In BHRT practice, melatonin is best understood as an adjunct that complements hormone optimization rather than replacing it. Patients presenting with sleep onset difficulty, nighttime waking, vasomotor-related sleep disruption, or signs of mitochondrial stress are strong candidates for evaluation. Cofactor support — including B6 (as P5P), magnesium, and zinc — alongside estradiol optimization addresses both the substrate and the signaling environment required for endogenous melatonin synthesis.

Clinical Note (Dosing)

For circadian entrainment and sleep onset, 0.3–1 mg taken 2–3 hours before the desired sleep time is appropriate and consistent with physiologic dim-light melatonin onset (DLMO). For sleep maintenance and more significant sleep disruption, 1–5 mg is supported by the Sleep Support protocol in the BHRT Training Academy Prescribers Manual, with immediate-release preferred for sleep onset and sustained-release for nighttime waking (White, 2025). Doses above 5 mg are reserved for specific therapeutic contexts. Evening blue light avoidance, blood sugar stabilization, and cortisol management are essential lifestyle foundations that directly support endogenous melatonin production.

Safety Considerations

Melatonin is generally well tolerated at doses used for sleep and circadian support.

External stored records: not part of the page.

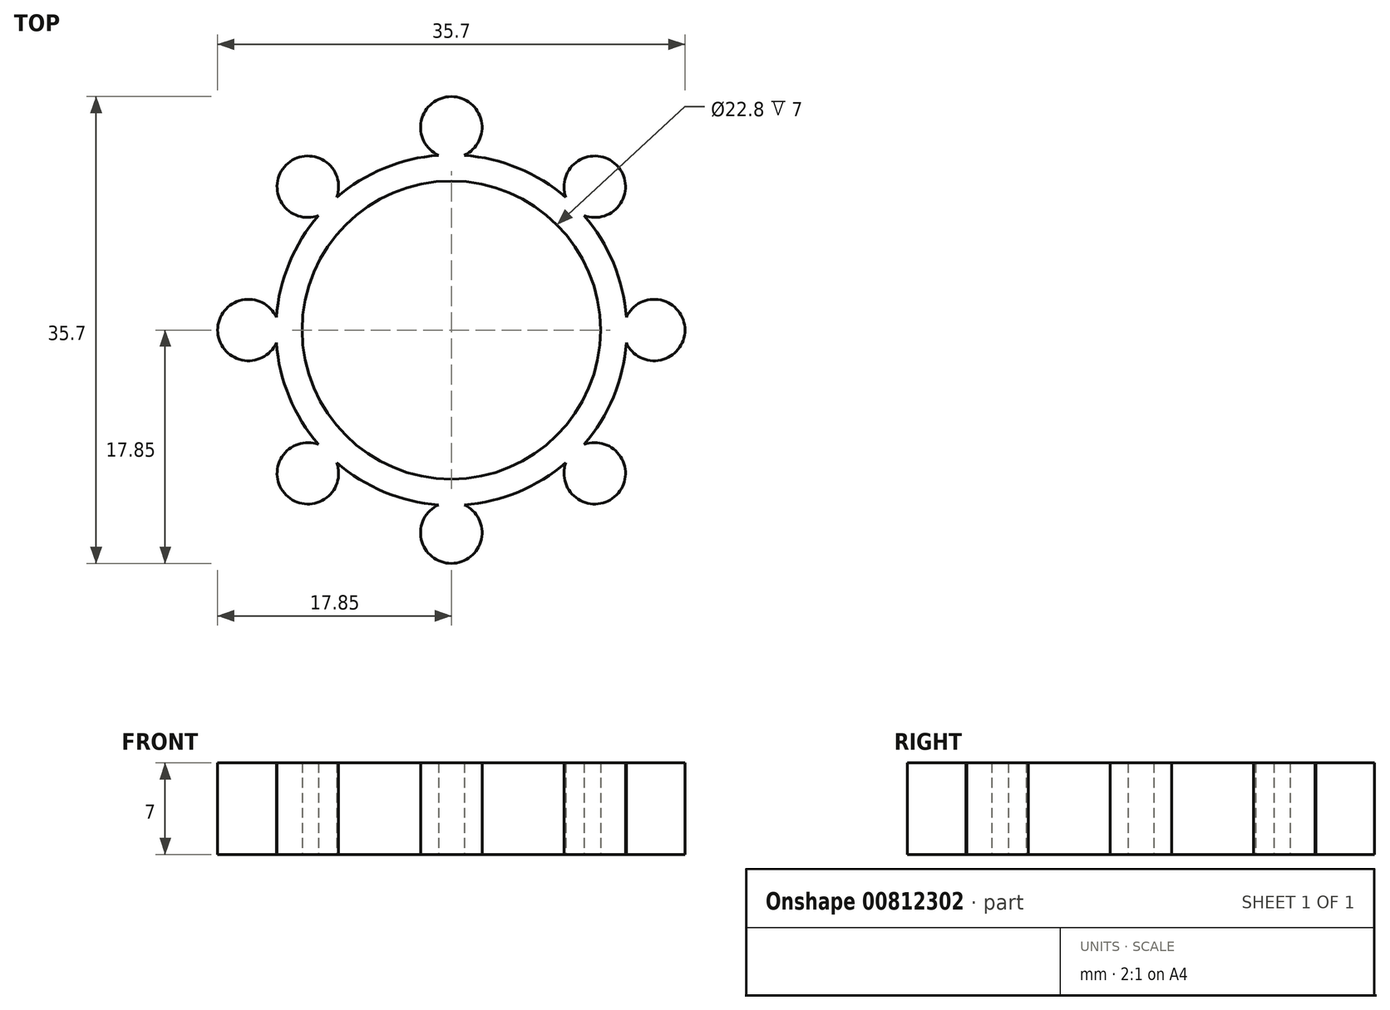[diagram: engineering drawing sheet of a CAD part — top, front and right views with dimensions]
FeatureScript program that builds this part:
annotation { "Feature Type Name" : "Feature", "Feature Type Description" : "" }
export const myFeature = defineFeature(function(context is Context, id is Id, definition is map)
    precondition{}
    {
        {
            var Q0;
            Q0=qCreatedBy(makeId("Top.planeOp"),FACE);
            var sketch = newSketch(context, id + "F0", { "sketchPlane" : qUnion([Q0])});
            skCircle(sketch, "E0", {"center": v(0, 0) * mm, "radius": 11.4 * mm});
            skCircle(sketch, "E1", {"center": v(0, 0) * mm, "radius": 13.4 * mm});
            skLineSegment(sketch, "E2", {"start": v(0, 0) * mm, "end": v(0, 26.16) * mm, "construction": true});
            skCircle(sketch, "E3", {"center": v(0, 15.5) * mm, "radius": 2.35 * mm});
            skCircle(sketch, "E4.1.0", {"center": v(-10.96, 10.96) * mm, "radius": 2.35 * mm});
            skCircle(sketch, "E4.2.0", {"center": v(-15.5, 0) * mm, "radius": 2.35 * mm});
            skCircle(sketch, "E4.3.0", {"center": v(-10.96, -10.96) * mm, "radius": 2.35 * mm});
            skCircle(sketch, "E4.4.0", {"center": v(0, -15.5) * mm, "radius": 2.35 * mm});
            skCircle(sketch, "E4.5.0", {"center": v(10.96, -10.96) * mm, "radius": 2.35 * mm});
            skCircle(sketch, "E4.6.0", {"center": v(15.5, 0) * mm, "radius": 2.35 * mm});
            skCircle(sketch, "E4.7.0", {"center": v(10.96, 10.96) * mm, "radius": 2.35 * mm});
            skSolve(sketch);
        }
        {
            var Q0;
            Q0=makeQuery(id+"F0.imprint","IMPRINT",FACE,{"disambiguationData":[TD([[makeQuery(id+"F0.imprint","IMPRINT",EDGE,{"derivedFrom":sQuery(id+"F0.wireOp",EDGE,"E0")}),-1.0]])]});
            var Q1;
            {var subQ0=sQuery(id+"F0.wireOp",EDGE,"E4.1.0");var subQ1=sQuery(id+"F0.wireOp",EDGE,"E1");var subQ2=makeQuery(id+"F0.imprint","INTERSECT",VERTEX,{"disambiguationData":[OD(0.0)],"derivedFrom":[subQ1,subQ0]});Q1=makeQuery(id+"F0.imprint","IMPRINT",FACE,{"disambiguationData":[TD([[makeQuery(id+"F0.imprint","IMPRINT",EDGE,{"disambiguationData":[TD([[subQ2,-1.0]])],"derivedFrom":subQ1}),-1.0]])]});}
            var Q2;
            {var subQ0=sQuery(id+"F0.wireOp",EDGE,"E3");var subQ1=sQuery(id+"F0.wireOp",EDGE,"E1");var subQ2=makeQuery(id+"F0.imprint","INTERSECT",VERTEX,{"disambiguationData":[OD(0.0)],"derivedFrom":[subQ1,subQ0]});Q2=makeQuery(id+"F0.imprint","IMPRINT",FACE,{"disambiguationData":[TD([[makeQuery(id+"F0.imprint","IMPRINT",EDGE,{"disambiguationData":[TD([[subQ2,-1.0]])],"derivedFrom":subQ1}),-1.0]])]});}
            var Q3;
            {var subQ0=sQuery(id+"F0.wireOp",EDGE,"E4.7.0");var subQ1=sQuery(id+"F0.wireOp",EDGE,"E1");var subQ2=makeQuery(id+"F0.imprint","INTERSECT",VERTEX,{"disambiguationData":[OD(0.0)],"derivedFrom":[subQ1,subQ0]});Q3=makeQuery(id+"F0.imprint","IMPRINT",FACE,{"disambiguationData":[TD([[makeQuery(id+"F0.imprint","IMPRINT",EDGE,{"disambiguationData":[TD([[subQ2,-1.0]])],"derivedFrom":subQ1}),-1.0]])]});}
            var Q4;
            {var subQ0=sQuery(id+"F0.wireOp",EDGE,"E4.6.0");var subQ1=sQuery(id+"F0.wireOp",EDGE,"E1");var subQ2=makeQuery(id+"F0.imprint","INTERSECT",VERTEX,{"disambiguationData":[OD(0.0)],"derivedFrom":[subQ1,subQ0]});Q4=makeQuery(id+"F0.imprint","IMPRINT",FACE,{"disambiguationData":[TD([[makeQuery(id+"F0.imprint","IMPRINT",EDGE,{"disambiguationData":[TD([[subQ2,1.0]])],"derivedFrom":subQ1}),-1.0]])]});}
            var Q5;
            {var subQ0=sQuery(id+"F0.wireOp",EDGE,"E4.5.0");var subQ1=sQuery(id+"F0.wireOp",EDGE,"E1");var subQ2=makeQuery(id+"F0.imprint","INTERSECT",VERTEX,{"disambiguationData":[OD(0.0)],"derivedFrom":[subQ1,subQ0]});Q5=makeQuery(id+"F0.imprint","IMPRINT",FACE,{"disambiguationData":[TD([[makeQuery(id+"F0.imprint","IMPRINT",EDGE,{"disambiguationData":[TD([[subQ2,-1.0]])],"derivedFrom":subQ1}),-1.0]])]});}
            var Q6;
            {var subQ0=sQuery(id+"F0.wireOp",EDGE,"E4.4.0");var subQ1=sQuery(id+"F0.wireOp",EDGE,"E1");var subQ2=makeQuery(id+"F0.imprint","INTERSECT",VERTEX,{"disambiguationData":[OD(0.0)],"derivedFrom":[subQ1,subQ0]});Q6=makeQuery(id+"F0.imprint","IMPRINT",FACE,{"disambiguationData":[TD([[makeQuery(id+"F0.imprint","IMPRINT",EDGE,{"disambiguationData":[TD([[subQ2,-1.0]])],"derivedFrom":subQ1}),-1.0]])]});}
            var Q7;
            {var subQ0=sQuery(id+"F0.wireOp",EDGE,"E4.3.0");var subQ1=sQuery(id+"F0.wireOp",EDGE,"E1");var subQ2=makeQuery(id+"F0.imprint","INTERSECT",VERTEX,{"disambiguationData":[OD(0.0)],"derivedFrom":[subQ1,subQ0]});Q7=makeQuery(id+"F0.imprint","IMPRINT",FACE,{"disambiguationData":[TD([[makeQuery(id+"F0.imprint","IMPRINT",EDGE,{"disambiguationData":[TD([[subQ2,-1.0]])],"derivedFrom":subQ1}),-1.0]])]});}
            var Q8;
            {var subQ0=sQuery(id+"F0.wireOp",EDGE,"E4.2.0");var subQ1=sQuery(id+"F0.wireOp",EDGE,"E1");var subQ2=makeQuery(id+"F0.imprint","INTERSECT",VERTEX,{"disambiguationData":[OD(0.0)],"derivedFrom":[subQ1,subQ0]});Q8=makeQuery(id+"F0.imprint","IMPRINT",FACE,{"disambiguationData":[TD([[makeQuery(id+"F0.imprint","IMPRINT",EDGE,{"disambiguationData":[TD([[subQ2,-1.0]])],"derivedFrom":subQ1}),-1.0]])]});}
            var Q9;
            {var subQ0=sQuery(id+"F0.wireOp",EDGE,"E4.2.0");var subQ1=sQuery(id+"F0.wireOp",EDGE,"E1");var subQ2=makeQuery(id+"F0.imprint","INTERSECT",VERTEX,{"disambiguationData":[OD(0.0)],"derivedFrom":[subQ1,subQ0]});Q9=makeQuery(id+"F0.imprint","IMPRINT",FACE,{"disambiguationData":[TD([[makeQuery(id+"F0.imprint","IMPRINT",EDGE,{"disambiguationData":[TD([[subQ2,-1.0]])],"derivedFrom":subQ1}),1.0]])]});}
            var Q10;
            {var subQ0=sQuery(id+"F0.wireOp",EDGE,"E4.3.0");var subQ1=sQuery(id+"F0.wireOp",EDGE,"E1");var subQ2=makeQuery(id+"F0.imprint","INTERSECT",VERTEX,{"disambiguationData":[OD(0.0)],"derivedFrom":[subQ1,subQ0]});Q10=makeQuery(id+"F0.imprint","IMPRINT",FACE,{"disambiguationData":[TD([[makeQuery(id+"F0.imprint","IMPRINT",EDGE,{"disambiguationData":[TD([[subQ2,-1.0]])],"derivedFrom":subQ1}),1.0]])]});}
            var Q11;
            {var subQ0=sQuery(id+"F0.wireOp",EDGE,"E4.5.0");var subQ1=sQuery(id+"F0.wireOp",EDGE,"E1");var subQ2=makeQuery(id+"F0.imprint","INTERSECT",VERTEX,{"disambiguationData":[OD(0.0)],"derivedFrom":[subQ1,subQ0]});Q11=makeQuery(id+"F0.imprint","IMPRINT",FACE,{"disambiguationData":[TD([[makeQuery(id+"F0.imprint","IMPRINT",EDGE,{"disambiguationData":[TD([[subQ2,-1.0]])],"derivedFrom":subQ1}),1.0]])]});}
            var Q12;
            {var subQ0=sQuery(id+"F0.wireOp",EDGE,"E4.6.0");var subQ1=sQuery(id+"F0.wireOp",EDGE,"E1");var subQ2=makeQuery(id+"F0.imprint","INTERSECT",VERTEX,{"disambiguationData":[OD(0.0)],"derivedFrom":[subQ1,subQ0]});Q12=makeQuery(id+"F0.imprint","IMPRINT",FACE,{"disambiguationData":[TD([[makeQuery(id+"F0.imprint","IMPRINT",EDGE,{"disambiguationData":[TD([[subQ2,1.0]])],"derivedFrom":subQ1}),1.0]])]});}
            var Q13;
            {var subQ0=sQuery(id+"F0.wireOp",EDGE,"E4.4.0");var subQ1=sQuery(id+"F0.wireOp",EDGE,"E1");var subQ2=makeQuery(id+"F0.imprint","INTERSECT",VERTEX,{"disambiguationData":[OD(0.0)],"derivedFrom":[subQ1,subQ0]});Q13=makeQuery(id+"F0.imprint","IMPRINT",FACE,{"disambiguationData":[TD([[makeQuery(id+"F0.imprint","IMPRINT",EDGE,{"disambiguationData":[TD([[subQ2,-1.0]])],"derivedFrom":subQ1}),1.0]])]});}
            var Q14;
            {var subQ0=sQuery(id+"F0.wireOp",EDGE,"E4.7.0");var subQ1=sQuery(id+"F0.wireOp",EDGE,"E1");var subQ2=makeQuery(id+"F0.imprint","INTERSECT",VERTEX,{"disambiguationData":[OD(0.0)],"derivedFrom":[subQ1,subQ0]});Q14=makeQuery(id+"F0.imprint","IMPRINT",FACE,{"disambiguationData":[TD([[makeQuery(id+"F0.imprint","IMPRINT",EDGE,{"disambiguationData":[TD([[subQ2,-1.0]])],"derivedFrom":subQ1}),1.0]])]});}
            var Q15;
            {var subQ0=sQuery(id+"F0.wireOp",EDGE,"E3");var subQ1=sQuery(id+"F0.wireOp",EDGE,"E1");var subQ2=makeQuery(id+"F0.imprint","INTERSECT",VERTEX,{"disambiguationData":[OD(0.0)],"derivedFrom":[subQ1,subQ0]});Q15=makeQuery(id+"F0.imprint","IMPRINT",FACE,{"disambiguationData":[TD([[makeQuery(id+"F0.imprint","IMPRINT",EDGE,{"disambiguationData":[TD([[subQ2,-1.0]])],"derivedFrom":subQ1}),1.0]])]});}
            var Q16;
            {var subQ0=sQuery(id+"F0.wireOp",EDGE,"E4.1.0");var subQ1=sQuery(id+"F0.wireOp",EDGE,"E1");var subQ2=makeQuery(id+"F0.imprint","INTERSECT",VERTEX,{"disambiguationData":[OD(0.0)],"derivedFrom":[subQ1,subQ0]});Q16=makeQuery(id+"F0.imprint","IMPRINT",FACE,{"disambiguationData":[TD([[makeQuery(id+"F0.imprint","IMPRINT",EDGE,{"disambiguationData":[TD([[subQ2,-1.0]])],"derivedFrom":subQ1}),1.0]])]});}
            extrude(context, id + "F1", {"entities" : qUnion([Q0, Q1, Q2, Q3, Q4, Q5, Q6, Q7, Q8, Q9, Q10, Q11, Q12, Q13, Q14, Q15, Q16]), "depth" : 7 * mm, "offsetDistance" : 25 * mm});
        }
    });
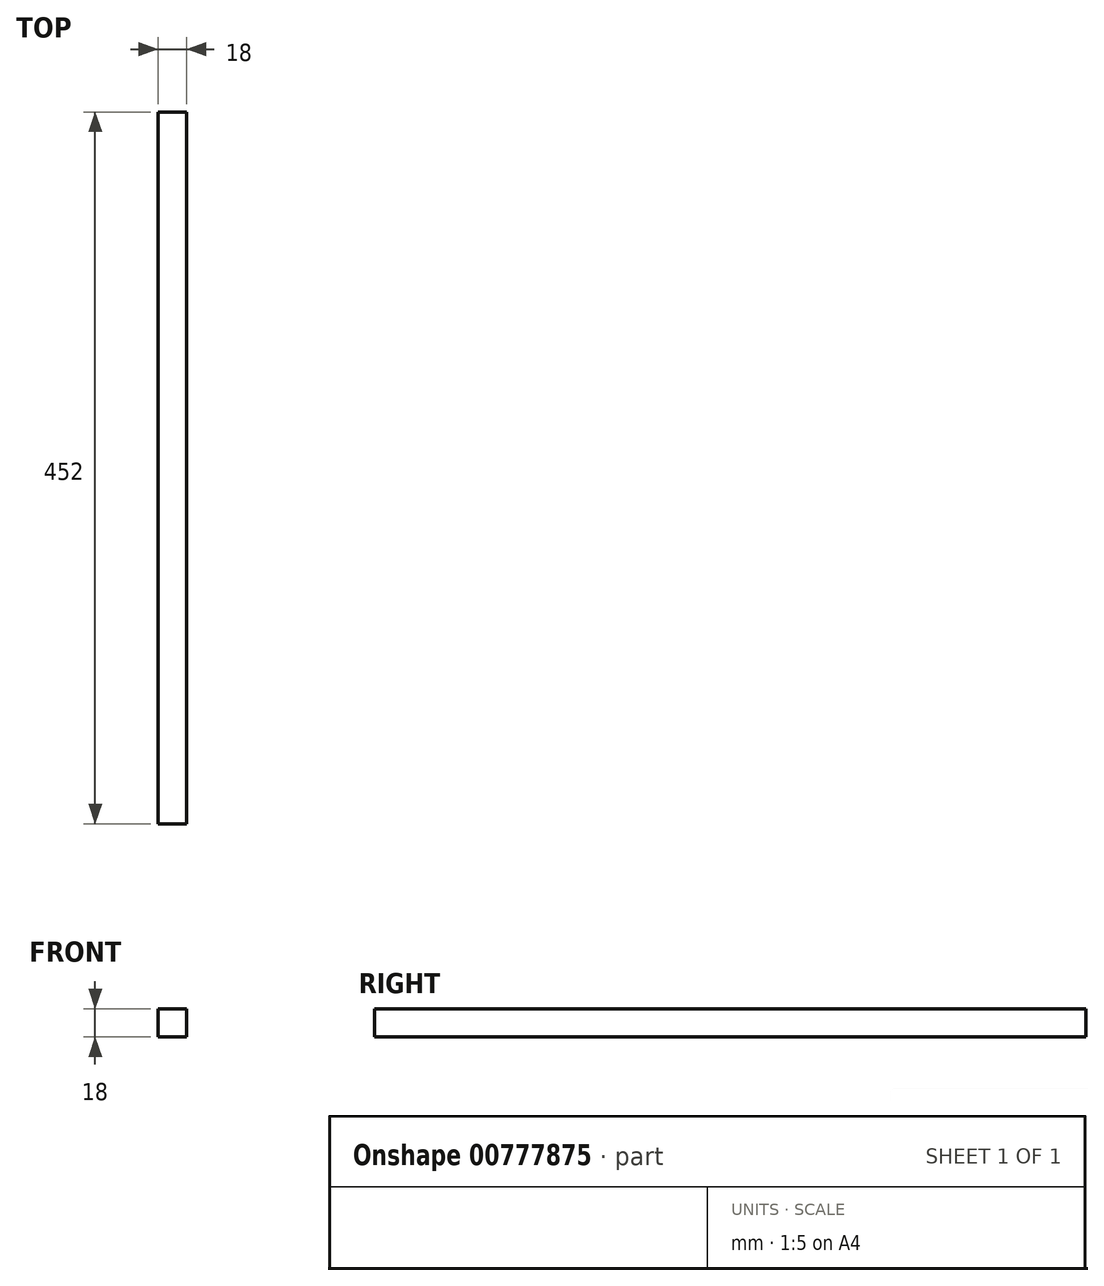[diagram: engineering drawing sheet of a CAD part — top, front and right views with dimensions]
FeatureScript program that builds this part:
annotation { "Feature Type Name" : "Feature", "Feature Type Description" : "" }
export const myFeature = defineFeature(function(context is Context, id is Id, definition is map)
    precondition{}
    {
        {
            var Q0;
            Q0=qCreatedBy(makeId("Top.planeOp"),FACE);
            var sketch = newSketch(context, id + "F0", { "sketchPlane" : qUnion([Q0])});
            skLineSegment(sketch, "E0.bottom", {"start": v(-9, 226) * mm, "end": v(9, 226) * mm});
            skLineSegment(sketch, "E0.top", {"start": v(-9, -226) * mm, "end": v(9, -226) * mm});
            skLineSegment(sketch, "E0.left", {"start": v(-9, 226) * mm, "end": v(-9, -226) * mm});
            skLineSegment(sketch, "E0.right", {"start": v(9, 226) * mm, "end": v(9, -226) * mm});
            skSolve(sketch);
        }
        {
            var Q0;
            Q0 = qSketchRegion(id + "F0", true);
            extrude(context, id + "F1", {"entities" : qUnion([Q0]), "endBound" : BoundingType.SYMMETRIC, "depth" : 18 * mm, "offsetDistance" : 25 * mm});
        }
    });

Morning grogginess and phase-shifting of the sleep cycle are the most common adverse effects and typically indicate excessive dose or mistimed administration — a dose as low as 5 mg immediate-release can produce supraphysiologic plasma levels that persist well into the next day (Garaulet et al., 2020). Caution is warranted in patients on anticoagulants, immunosuppressants, or diabetes medications. Exogenous melatonin does not suppress endogenous production. Safety data in pregnancy is insufficient; use should be discussed with the patient’s obstetric provider. As with all supplements in the BHRT context, melatonin is an adjunct to — not a replacement for — appropriately tested and dosed hormone therapy. 

Key References

  1. Reiter RJ, Sharma R, Rosales-Corral S, et al. Melatonin: a mitochondrial resident with a diverse skill set. Life Sciences. 2022;301:120612. doi:10.1016/j.lfs.2022.120612
  2. McMullan CJ, Schernhammer ES, Rimm EB, Hu FB, Forman JP. Melatonin secretion and the incidence of type 2 diabetes. JAMA. 2013;309(13):1388. doi:10.1001/jama.2013.2710
  3. Cao Y, Zhang H, Chen X, Li C, Chen J. Melatonin: a natural guardian in cancer treatment. Front Pharmacol. 2025;16. doi:10.3389/fphar.2025.1617508
  4. Garaulet M, Qian J, Florez JC, et al. Melatonin effects on glucose metabolism: time to unlock the controversy. Trends Endocrinol Metab. 2020;31(3):192–204. doi:10.1016/j.tem.2019.11.011
  5. Guo YM, Sun TC, Wang HP, Chen X. Research progress of melatonin in improving ovarian function. Aging. 2021;13(13):17930–17947. doi:10.18632/aging.203231
  6. White D. Hormones and HRT Prescribers’ Manual, 2nd Edition. BHRT Training Academy; 2025.